Tim Ingold, britischer Anthropologe sagt in seinem Buch „Being alive“, welches ich sehr mag:

Lebendig zu sein bedeutet Leben, Atmen und Bewegen – unter dem freien Himmel, auf dem festen Boden. Nicht nur die Umgebung zu berühren, sondern uns mit ihr zusammen in einem ständigen Formen, Transformieren zu befinden. S. 115.

Ingold argumentiert auf folgender Weise: Wie ein Hügel kein Objekt auf der Oberfläche der Erde ist, und die Wolken auch keine Objekte auf dem Himmel sind, wie Möbel in einem Innenraum, so die offene Welt zu beobachten bedeutet nicht Objekte, wie Möbel wahrzunehmen, sondern einen flüchtigen Moment des sich Formens, des Entstehens und Verwandlung zu ergreifen. S. 117.

Die Welt ist offen, das bedeutet, dass Erde und Himmel nicht getrennt sind. Auch wir können uns von der Umwelt nicht trennen. Ingold argumentiert weiterhin durch die Raum-Symbolik: die moderne Architektur versucht unser Leben in einem Raum, also in einer Wohnung von der Umwelt abzusichern und abzugrenzen. Aber wir befinden uns auch mental nicht in einer Kiste, die Welt ist offen.
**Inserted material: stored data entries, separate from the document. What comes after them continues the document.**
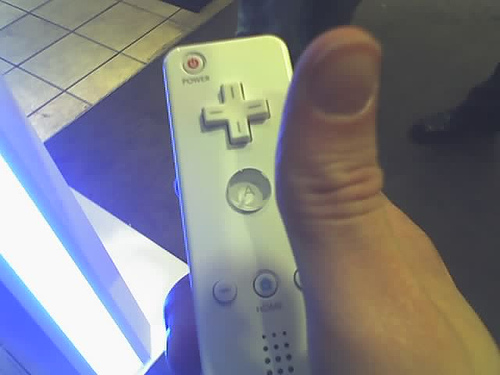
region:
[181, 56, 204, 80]
A red on/off button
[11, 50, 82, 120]
A white tile floor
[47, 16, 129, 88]
A white tile floor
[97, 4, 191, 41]
A white tile floor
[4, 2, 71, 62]
A white tile floor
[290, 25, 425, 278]
A left thumb of a human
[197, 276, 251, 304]
A white remote button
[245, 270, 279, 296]
A white remote button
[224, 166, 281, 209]
A white remote button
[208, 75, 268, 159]
A white remote button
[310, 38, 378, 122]
thumb nail on hand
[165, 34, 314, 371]
wii remote controller in hand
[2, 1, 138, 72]
tile on the ground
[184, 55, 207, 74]
power button on remote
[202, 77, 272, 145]
direction stick on remote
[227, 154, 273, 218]
a button on remote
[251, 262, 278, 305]
home button on remote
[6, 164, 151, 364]
blue neon light in room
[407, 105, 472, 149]
right foot of person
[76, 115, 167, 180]
carpet on the ground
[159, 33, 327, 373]
white plastic wii remote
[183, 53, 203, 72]
round power button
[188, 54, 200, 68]
red symbol on power button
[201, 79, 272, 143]
cross shaped button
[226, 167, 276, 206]
clear plastic button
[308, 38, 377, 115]
thumbnail attached to thumb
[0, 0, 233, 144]
white tile floor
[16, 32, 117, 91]
tile next to tile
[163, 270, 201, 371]
finger under wii remote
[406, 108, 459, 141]
black shoe on top of a dark rug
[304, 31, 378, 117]
A thumb nail of a person.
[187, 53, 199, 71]
A small power button.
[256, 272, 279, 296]
A small blue house.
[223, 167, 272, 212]
The 'A' button on the controller.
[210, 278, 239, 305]
A button with a minus sign.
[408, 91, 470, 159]
A black shoe being worn.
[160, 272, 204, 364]
A partially visible finger.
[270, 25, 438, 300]
A fully visible thumb.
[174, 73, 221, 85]
The word power on a controller.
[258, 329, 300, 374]
Small black dots on a controller.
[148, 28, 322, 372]
Nintendo Wii Controller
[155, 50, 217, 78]
Button to turn on the controller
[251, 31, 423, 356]
A person's thumb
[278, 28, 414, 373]
The thump is in the upright position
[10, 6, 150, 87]
Tile floor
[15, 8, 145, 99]
Each tile is a square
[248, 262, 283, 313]
Button to get to the home screen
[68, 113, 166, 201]
Brown carpet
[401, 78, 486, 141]
A person's foot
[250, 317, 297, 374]
The speaker on the controller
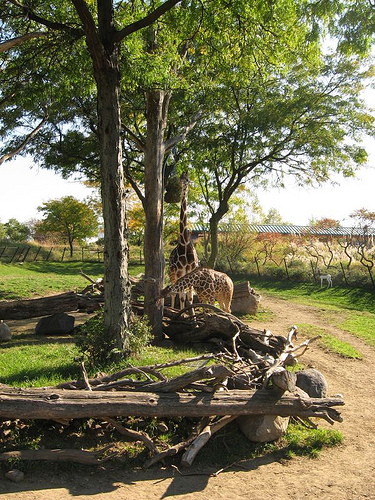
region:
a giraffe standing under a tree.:
[152, 139, 247, 331]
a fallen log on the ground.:
[0, 378, 350, 428]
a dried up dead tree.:
[149, 288, 325, 492]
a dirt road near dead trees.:
[0, 292, 373, 496]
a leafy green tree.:
[0, 0, 326, 368]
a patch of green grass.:
[249, 270, 373, 358]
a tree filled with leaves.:
[28, 188, 107, 260]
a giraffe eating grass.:
[148, 251, 249, 312]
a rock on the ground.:
[287, 365, 332, 396]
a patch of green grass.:
[278, 418, 353, 460]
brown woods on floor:
[73, 345, 313, 480]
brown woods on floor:
[88, 222, 280, 436]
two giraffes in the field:
[170, 162, 250, 317]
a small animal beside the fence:
[304, 267, 344, 294]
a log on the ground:
[26, 377, 324, 449]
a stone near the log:
[293, 369, 333, 397]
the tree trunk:
[87, 26, 143, 337]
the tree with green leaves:
[18, 7, 358, 177]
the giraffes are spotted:
[165, 159, 243, 317]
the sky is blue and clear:
[4, 167, 28, 195]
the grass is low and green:
[15, 360, 60, 379]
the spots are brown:
[175, 235, 206, 280]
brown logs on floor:
[80, 358, 310, 442]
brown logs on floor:
[133, 367, 308, 487]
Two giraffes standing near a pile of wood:
[161, 166, 242, 332]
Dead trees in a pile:
[1, 350, 341, 473]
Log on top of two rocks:
[0, 290, 80, 342]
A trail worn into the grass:
[265, 294, 373, 405]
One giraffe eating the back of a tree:
[139, 257, 241, 319]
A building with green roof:
[181, 212, 366, 241]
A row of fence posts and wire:
[0, 240, 93, 266]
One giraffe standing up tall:
[152, 167, 222, 318]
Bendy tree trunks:
[282, 208, 374, 271]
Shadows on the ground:
[1, 440, 327, 496]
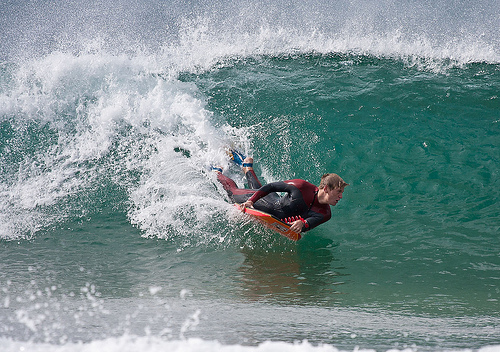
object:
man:
[187, 148, 350, 234]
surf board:
[233, 200, 305, 245]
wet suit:
[213, 172, 333, 230]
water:
[0, 37, 499, 351]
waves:
[0, 0, 499, 249]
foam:
[0, 0, 499, 250]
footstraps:
[207, 161, 225, 173]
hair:
[317, 173, 350, 190]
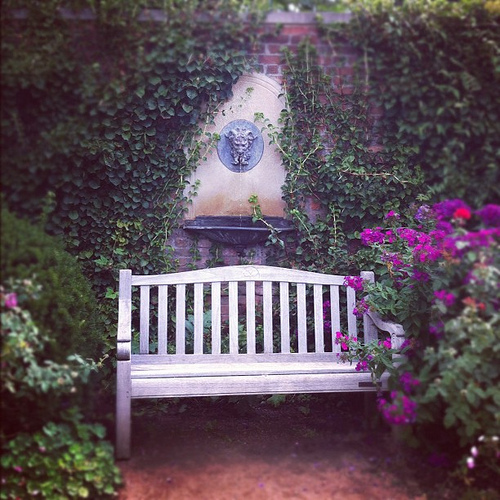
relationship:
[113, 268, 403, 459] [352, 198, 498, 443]
rest area in botanical garden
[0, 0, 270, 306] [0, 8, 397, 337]
plants on wall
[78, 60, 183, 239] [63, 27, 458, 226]
plants on wall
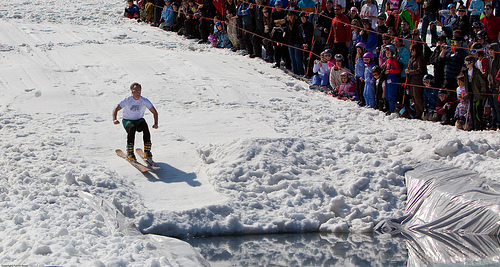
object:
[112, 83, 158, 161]
man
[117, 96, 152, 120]
shirt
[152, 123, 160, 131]
hands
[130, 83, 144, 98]
head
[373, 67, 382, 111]
person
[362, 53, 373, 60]
helmet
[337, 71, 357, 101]
person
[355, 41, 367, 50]
helmet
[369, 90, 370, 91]
blue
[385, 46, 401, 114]
person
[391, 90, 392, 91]
blue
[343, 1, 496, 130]
crowd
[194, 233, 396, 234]
edge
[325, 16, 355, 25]
rope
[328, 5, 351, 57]
person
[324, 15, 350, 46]
shirt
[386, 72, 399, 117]
pants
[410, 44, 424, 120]
person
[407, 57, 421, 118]
clothes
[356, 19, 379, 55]
person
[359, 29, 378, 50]
jacket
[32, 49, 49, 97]
lines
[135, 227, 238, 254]
hole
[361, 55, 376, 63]
head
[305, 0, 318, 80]
lines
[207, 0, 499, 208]
side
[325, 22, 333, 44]
long sleeves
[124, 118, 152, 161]
ski pants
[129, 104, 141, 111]
logo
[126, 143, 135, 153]
lines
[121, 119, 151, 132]
shorts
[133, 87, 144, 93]
goggles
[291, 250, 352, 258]
water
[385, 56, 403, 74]
shirt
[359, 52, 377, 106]
child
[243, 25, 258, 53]
pants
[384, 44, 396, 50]
helmet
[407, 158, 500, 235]
tarp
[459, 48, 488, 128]
people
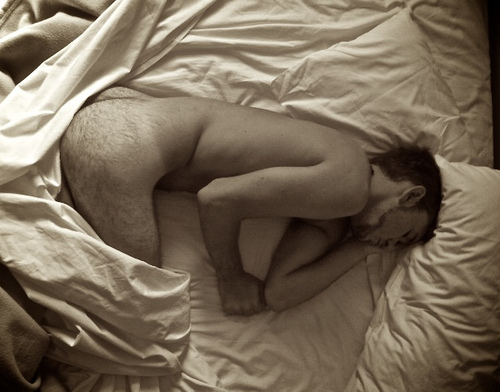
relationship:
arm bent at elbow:
[192, 166, 365, 325] [199, 160, 369, 322]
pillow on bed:
[398, 259, 488, 334] [0, 5, 498, 390]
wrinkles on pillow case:
[426, 188, 483, 345] [345, 151, 497, 390]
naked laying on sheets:
[61, 87, 434, 252] [48, 18, 473, 70]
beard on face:
[355, 210, 395, 240] [352, 200, 431, 250]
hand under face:
[314, 241, 393, 283] [355, 215, 440, 253]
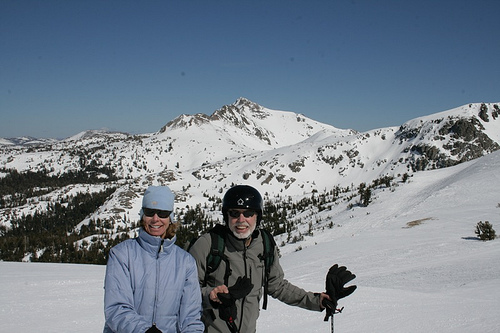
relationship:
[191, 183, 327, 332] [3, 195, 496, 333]
man on slope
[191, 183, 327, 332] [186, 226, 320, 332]
man in jacket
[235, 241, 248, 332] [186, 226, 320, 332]
zipper on jacket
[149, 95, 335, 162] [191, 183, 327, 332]
mountain behind man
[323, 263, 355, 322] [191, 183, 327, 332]
glove on man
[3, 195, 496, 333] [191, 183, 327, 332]
slope by man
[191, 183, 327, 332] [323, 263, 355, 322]
man has glove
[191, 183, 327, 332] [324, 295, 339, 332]
man has pole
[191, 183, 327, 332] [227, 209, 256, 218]
man with glasses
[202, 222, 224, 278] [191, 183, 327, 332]
strap on man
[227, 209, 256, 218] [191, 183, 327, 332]
glasses on man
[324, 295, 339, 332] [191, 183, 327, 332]
pole with man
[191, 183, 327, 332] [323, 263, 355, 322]
man with glove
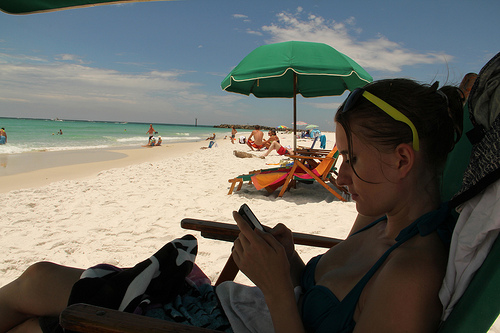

Das Leben lässt sich nicht abgrenzen. Wie ein Pilz durch den Asphalt, dringt das Leben durch das Gebaute und entwickelt Wachstum und Bewegung.

„life will always and inevitably triumph over our attempts to box them in.“ S. 123.

Ingold, T. (2011). Being Alive: Essays on Movement, Knowledge and Description. Routledge, London, UK.